Here came the Hallmark moment.
“We’re putting you up in a hotel tonight,” said Lynne. “Rob just thinks you’re a terrorist and I’m worried about my mother’s jewelry downstairs. You understand,” she said. I felt as welcome as beans on a bus. “You’ll still be my best friend though, right,” said Lynne. The news made my head loll over to the side. We regrouped; Lynne jumped in her vehicle and I followed on my bike, two miles to downtown St. Charles. Rolling into the lobby of the Country Inn, the clerk said they were full for the night. I felt like laying my head on the front counter, only I’d have to shove Lynne over to make space. Loading my bike in her vehicle, we crossed town in 15 minutes, found another hotel and checked me in. I mustered a fatigued thanks, grabbed my room key and turned to head upstairs.
“Oh Judy…..” It was Lynne; she was whispering from across the room and talking through cupped hands. “I’ll be back at 5 a.m. and we’ll go out to breakfast together,” she said with a little wave…. to the thief terrorist. I felt I should get a medal, just for shear effort that day. As promised, Lynne arrived bright and early. “I only need about three hours sleep a night,” she said. Lynne was chipper and carrying on a conversation with me and a group of men at the next table. I was half paying attention and half watching the weather update on TV when Lynne grabbed my hands.
“Let’s pray,” she said, bowing her head.
It was a sermon-length prayer; Lynne thanked God for me, my bike, a safe tour for me, a safe upcoming tour for herself, and she closed by asking Jesus to be her best friend.
Price Chopper
A fond memory-
So far my favorite store is the Price Chopper in Pocahontas, Arkansas. The girl running the register at the checkout is Brooke.
“My day is going just awful, how’s yours,” said Brooke. Her greeting seemed more out of habit than genuine concern. She looked 17, round face, and an all-about-me attitude.
“Is this community named Pocahontas after the Indian Pocahontas,” I asked.
“No,” said Brooke confidently, then…. “Who’s Pocahontas?”
It kind of cracked me up.
“Where are you from,” questioned Brooke.
I told her the Milwaukee area, and was met with a blank stare. “Wisconsin,” I said.
More meaningless wide-eyed, gum chewing.
“I biked here from Dallas and I’m headed home to Milwaukee,” I said.
“On a bike? No, you’re not,” said Brooke with a very matter-of-fact tone.
I bit my lower lip so I wouldn’t laugh.
Brooke tipped up on her toes and glanced over the checkout counter to look at my legs.
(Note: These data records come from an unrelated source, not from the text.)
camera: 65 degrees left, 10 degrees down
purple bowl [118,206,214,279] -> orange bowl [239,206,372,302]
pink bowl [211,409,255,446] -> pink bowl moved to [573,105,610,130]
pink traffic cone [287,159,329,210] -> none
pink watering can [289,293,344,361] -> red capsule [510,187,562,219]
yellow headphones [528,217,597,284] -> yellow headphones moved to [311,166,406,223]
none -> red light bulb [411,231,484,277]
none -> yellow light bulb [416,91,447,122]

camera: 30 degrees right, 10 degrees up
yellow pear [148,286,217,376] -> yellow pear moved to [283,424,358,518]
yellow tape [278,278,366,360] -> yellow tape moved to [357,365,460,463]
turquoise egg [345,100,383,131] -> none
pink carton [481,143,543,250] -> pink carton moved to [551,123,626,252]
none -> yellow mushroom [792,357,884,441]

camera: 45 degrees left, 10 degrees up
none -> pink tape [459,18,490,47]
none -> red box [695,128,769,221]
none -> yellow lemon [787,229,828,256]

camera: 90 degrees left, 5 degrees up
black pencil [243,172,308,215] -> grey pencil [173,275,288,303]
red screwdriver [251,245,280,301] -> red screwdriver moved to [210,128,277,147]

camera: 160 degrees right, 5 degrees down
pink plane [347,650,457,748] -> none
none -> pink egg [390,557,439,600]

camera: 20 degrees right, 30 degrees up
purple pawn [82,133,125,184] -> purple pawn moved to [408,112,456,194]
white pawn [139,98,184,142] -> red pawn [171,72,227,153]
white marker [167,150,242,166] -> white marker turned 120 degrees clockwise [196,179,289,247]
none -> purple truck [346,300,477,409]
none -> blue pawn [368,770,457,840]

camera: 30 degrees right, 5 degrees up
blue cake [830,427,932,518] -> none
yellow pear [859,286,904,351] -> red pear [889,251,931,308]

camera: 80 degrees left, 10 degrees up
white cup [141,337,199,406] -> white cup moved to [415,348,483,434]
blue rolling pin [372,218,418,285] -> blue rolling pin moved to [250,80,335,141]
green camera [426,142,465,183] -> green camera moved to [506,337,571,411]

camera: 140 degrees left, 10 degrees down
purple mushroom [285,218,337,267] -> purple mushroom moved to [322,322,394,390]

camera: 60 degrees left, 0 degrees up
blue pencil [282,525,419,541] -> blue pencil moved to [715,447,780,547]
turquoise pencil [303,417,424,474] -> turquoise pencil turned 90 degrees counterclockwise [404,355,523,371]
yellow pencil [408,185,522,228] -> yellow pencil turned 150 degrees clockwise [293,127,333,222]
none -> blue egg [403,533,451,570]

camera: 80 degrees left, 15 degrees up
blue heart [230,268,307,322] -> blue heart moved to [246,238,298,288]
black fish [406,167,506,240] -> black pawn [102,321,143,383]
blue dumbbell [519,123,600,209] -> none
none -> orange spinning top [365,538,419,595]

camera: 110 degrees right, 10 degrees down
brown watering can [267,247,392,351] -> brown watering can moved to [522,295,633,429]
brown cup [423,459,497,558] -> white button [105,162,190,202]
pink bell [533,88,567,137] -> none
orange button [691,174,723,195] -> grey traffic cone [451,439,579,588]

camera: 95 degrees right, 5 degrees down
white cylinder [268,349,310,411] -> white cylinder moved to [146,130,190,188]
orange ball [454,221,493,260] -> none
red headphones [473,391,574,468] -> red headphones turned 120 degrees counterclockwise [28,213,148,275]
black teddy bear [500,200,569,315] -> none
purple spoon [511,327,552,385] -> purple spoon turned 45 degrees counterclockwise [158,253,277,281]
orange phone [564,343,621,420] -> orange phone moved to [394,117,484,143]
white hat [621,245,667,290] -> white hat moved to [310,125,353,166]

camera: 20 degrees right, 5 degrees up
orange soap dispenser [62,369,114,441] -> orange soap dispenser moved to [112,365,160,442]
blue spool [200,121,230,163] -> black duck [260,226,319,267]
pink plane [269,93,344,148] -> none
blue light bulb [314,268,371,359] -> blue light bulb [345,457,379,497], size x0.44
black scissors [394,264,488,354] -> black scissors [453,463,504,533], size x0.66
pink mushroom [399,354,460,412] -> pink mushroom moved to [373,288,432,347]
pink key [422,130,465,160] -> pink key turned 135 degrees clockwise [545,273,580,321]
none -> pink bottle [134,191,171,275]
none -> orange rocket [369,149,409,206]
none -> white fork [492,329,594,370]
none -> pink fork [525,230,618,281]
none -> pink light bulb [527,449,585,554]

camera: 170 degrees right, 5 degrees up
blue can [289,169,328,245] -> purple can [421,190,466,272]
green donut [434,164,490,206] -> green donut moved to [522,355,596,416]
Like I’d have ‘On Wisconsin’ stamped on my knees. I left Brooke and went to consult another clerk about the park by the river.
“Hey, what’s the name of that park by the river,” said the clerk who turned the question back on Brooke. “Blackfoot River Overlook,” said Brooke. Who followed quickly with, “I just made that up, I have no idea,” she said.
Brooke was fast on her feet, but probably not the best resource for increasing tourism in Pocahontas, Ark.
This and that
A few more bits and pieces from the trek through Arkansas….
– Had an awful dog chase the other day midway through Arkansas.. The two dogs were big and I thought they’d give up quickly. Sadly, the chase was a pretty good one and the experience, unnerving. I relayed the story to friends who asked why I didn’t just give them a shot of pepper spray. I explained that the spray is in a pocket in the back of my jersey. It’s not like you’re making out on the couch and you can just reach over and pick up your watermelon Lipsmacker. The situation is a bit more tense involving speed, balance and protecting meaty leg flesh.
– There are some classic small-towns in Arkansas; Bald Knob and Possum Grape – that was back when they spelled it with a ‘P.’
– Rescued a 15-pound snapping turtle the other day as I was on a back road leaving Fredericktown. First of all, let me say I didn’t know turtles could jump. Second, a very bad tactic is to put your hand on the turtle’s back – even that is too close to its mouth. Since Missouri is the ‘show me’ state, I had to show the turtle how to get off the road. That meant pushing a stick in its face, and then he locked on it, it took a couple elephant heaves, but I managed to lift him to safety.